My husband moved out about 3 weeks ago. The other day while driving in the car with him (we share a 1 year old son and have to trade off at times, which means I get the great pleasure of sitting in the car with him for 30 min every other day) he told me that he had a song to dedicate to me, Days go by by Dirty Vegas. I listened to it and just thought, okay, so you miss me? But he said that the video explained the song better. So I watched it...??? I'm confused only b/c my husband LEFT ME... I didn't leave him... And not only that, he's told me that he's made a decision for divorce, but is taking the time to seperate and see if his mind will change... OH and he is constantly working as a club promoter (flirting and going out)... what am I not seeing? Y does this song confuse me more?


----------



## hilly2 (Jan 15, 2012)

I don't know what to tell you about that. The only advice I can give you is to make sure that his actions match his words. Screw this song stuff. Songs confuse me too. LOL



Lanilla said:


> My husband moved out about 3 weeks ago.

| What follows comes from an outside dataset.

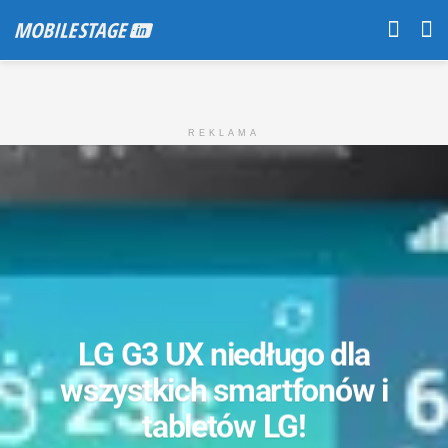
REKLAMA
LG G3 UX niedługo dla
wszystkich smartfonów i
tabletów LG!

The other day while driving in the car with him (we share a 1 year old son and have to trade off at times, which means I get the great pleasure of sitting in the car with him for 30 min every other day) he told me that he had a song to dedicate to me, Days go by by Dirty Vegas. I listened to it and just thought, okay, so you miss me? But he said that the video explained the song better. So I watched it...??? I'm confused only b/c my husband LEFT ME... I didn't leave him... And not only that, he's told me that he's made a decision for divorce, but is taking the time to seperate and see if his mind will change... OH and he is constantly working as a club promoter (flirting and going out)... what am I not seeing? Y does this song confuse me more?


_Posted via Mobile Device_


----------